Data records:
┌──
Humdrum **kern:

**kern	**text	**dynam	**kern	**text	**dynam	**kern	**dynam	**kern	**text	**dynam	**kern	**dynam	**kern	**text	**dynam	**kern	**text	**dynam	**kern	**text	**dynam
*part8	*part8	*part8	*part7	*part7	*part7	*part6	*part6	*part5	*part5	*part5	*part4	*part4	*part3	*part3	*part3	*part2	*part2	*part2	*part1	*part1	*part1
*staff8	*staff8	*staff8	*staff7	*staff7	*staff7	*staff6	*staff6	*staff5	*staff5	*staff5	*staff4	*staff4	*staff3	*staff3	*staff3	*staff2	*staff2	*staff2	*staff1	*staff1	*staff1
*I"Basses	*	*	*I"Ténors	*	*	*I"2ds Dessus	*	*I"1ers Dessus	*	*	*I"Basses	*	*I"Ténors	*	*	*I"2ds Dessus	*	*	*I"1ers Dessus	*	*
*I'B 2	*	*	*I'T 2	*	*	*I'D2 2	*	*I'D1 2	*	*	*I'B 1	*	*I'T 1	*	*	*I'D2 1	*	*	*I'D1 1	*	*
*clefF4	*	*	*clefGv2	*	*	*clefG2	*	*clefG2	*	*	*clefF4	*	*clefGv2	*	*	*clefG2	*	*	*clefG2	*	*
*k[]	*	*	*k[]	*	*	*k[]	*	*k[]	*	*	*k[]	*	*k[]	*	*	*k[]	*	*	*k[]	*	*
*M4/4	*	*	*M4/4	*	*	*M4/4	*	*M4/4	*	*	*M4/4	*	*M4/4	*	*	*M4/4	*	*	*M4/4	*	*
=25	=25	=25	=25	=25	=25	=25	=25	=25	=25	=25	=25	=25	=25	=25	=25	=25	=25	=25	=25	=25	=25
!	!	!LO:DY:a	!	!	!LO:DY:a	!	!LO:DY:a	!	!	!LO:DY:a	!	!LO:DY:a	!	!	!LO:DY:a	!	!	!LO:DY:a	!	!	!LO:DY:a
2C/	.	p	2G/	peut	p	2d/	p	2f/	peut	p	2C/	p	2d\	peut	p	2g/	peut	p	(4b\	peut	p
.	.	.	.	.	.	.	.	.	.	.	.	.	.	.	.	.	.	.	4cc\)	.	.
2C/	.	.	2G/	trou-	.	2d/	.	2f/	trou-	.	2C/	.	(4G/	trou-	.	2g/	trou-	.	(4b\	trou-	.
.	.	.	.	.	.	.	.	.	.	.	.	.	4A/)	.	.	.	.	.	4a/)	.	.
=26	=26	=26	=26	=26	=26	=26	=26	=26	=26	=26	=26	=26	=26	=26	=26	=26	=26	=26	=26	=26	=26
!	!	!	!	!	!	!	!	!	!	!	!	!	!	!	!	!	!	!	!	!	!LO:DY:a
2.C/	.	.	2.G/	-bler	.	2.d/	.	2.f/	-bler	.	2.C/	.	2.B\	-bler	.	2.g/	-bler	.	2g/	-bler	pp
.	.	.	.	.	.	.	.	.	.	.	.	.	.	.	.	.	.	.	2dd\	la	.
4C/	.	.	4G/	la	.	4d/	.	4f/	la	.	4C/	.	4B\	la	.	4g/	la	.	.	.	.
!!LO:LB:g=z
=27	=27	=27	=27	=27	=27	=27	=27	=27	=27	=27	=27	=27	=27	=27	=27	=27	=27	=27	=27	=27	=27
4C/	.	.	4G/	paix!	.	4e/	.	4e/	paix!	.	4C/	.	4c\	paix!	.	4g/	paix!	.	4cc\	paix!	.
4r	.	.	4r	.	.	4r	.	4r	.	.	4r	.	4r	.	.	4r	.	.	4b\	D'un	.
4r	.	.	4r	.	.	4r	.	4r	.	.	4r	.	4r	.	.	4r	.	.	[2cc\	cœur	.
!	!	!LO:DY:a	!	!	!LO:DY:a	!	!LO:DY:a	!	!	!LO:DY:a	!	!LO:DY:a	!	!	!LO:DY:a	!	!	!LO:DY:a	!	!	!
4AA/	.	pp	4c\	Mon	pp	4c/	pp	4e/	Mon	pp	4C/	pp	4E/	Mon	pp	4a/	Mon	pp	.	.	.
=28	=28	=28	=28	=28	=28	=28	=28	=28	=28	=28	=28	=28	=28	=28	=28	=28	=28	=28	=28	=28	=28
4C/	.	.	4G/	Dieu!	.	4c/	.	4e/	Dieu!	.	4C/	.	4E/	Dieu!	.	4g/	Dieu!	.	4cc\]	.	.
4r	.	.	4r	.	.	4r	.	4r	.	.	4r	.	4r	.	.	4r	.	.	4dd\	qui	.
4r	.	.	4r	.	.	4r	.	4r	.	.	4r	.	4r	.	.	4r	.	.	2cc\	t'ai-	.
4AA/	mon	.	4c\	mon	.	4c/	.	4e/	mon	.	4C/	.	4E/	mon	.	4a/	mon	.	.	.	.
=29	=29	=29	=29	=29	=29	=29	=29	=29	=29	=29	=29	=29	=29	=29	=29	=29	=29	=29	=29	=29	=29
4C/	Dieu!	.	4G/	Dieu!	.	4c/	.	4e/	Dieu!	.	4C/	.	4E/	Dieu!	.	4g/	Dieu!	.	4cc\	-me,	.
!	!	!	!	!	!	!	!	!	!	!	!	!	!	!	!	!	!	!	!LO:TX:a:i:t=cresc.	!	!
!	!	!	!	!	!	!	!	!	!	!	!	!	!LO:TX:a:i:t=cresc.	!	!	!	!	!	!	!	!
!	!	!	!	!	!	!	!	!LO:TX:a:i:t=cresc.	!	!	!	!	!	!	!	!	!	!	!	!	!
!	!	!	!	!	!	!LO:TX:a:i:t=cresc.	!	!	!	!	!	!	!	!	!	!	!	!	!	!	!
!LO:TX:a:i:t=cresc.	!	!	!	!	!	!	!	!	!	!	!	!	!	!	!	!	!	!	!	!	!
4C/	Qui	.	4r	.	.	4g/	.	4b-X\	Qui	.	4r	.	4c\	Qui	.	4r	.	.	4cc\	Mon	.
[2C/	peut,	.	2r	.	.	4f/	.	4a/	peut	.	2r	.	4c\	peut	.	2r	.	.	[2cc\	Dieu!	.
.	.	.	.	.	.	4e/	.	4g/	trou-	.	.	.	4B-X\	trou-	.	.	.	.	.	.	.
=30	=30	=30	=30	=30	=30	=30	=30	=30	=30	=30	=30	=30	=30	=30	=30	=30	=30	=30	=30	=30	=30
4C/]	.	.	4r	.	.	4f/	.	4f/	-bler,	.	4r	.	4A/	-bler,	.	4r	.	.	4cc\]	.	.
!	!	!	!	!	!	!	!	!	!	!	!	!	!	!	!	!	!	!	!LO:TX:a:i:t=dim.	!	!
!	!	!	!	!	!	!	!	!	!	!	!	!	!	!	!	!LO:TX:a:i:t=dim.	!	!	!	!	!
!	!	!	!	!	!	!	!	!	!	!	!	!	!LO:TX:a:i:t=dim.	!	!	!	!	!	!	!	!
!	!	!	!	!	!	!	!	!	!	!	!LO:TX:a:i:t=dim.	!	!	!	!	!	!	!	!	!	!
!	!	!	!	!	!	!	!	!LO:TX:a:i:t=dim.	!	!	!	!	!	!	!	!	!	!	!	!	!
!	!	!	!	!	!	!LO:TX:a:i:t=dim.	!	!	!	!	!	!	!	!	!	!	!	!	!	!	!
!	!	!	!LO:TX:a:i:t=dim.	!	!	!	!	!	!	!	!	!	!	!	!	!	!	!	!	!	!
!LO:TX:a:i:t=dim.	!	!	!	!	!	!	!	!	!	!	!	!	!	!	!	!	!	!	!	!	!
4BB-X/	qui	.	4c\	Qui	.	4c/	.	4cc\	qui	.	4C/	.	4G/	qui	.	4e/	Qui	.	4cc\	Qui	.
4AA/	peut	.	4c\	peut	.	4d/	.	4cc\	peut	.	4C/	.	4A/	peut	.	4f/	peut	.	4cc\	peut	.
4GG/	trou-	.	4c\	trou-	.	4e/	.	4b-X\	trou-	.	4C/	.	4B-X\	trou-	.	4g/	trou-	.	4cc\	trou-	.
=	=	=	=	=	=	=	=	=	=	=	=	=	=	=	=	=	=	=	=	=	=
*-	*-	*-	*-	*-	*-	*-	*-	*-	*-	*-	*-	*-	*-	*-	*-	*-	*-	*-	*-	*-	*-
└──
## Your objective
Which rows contain the string "trou"? Copy each of them in full.

## Right answer
2C/	.	.	2G/	trou-	.	2d/	.	2f/	trou-	.	2C/	.	(4G/	trou-	.	2g/	trou-	.	(4b\	trou-	.
.	.	.	.	.	.	4e/	.	4g/	trou-	.	.	.	4B-X\	trou-	.	.	.	.	.	.	.
4GG/	trou-	.	4c\	trou-	.	4e/	.	4b-X\	trou-	.	4C/	.	4B-X\	trou-	.	4g/	trou-	.	4cc\	trou-	.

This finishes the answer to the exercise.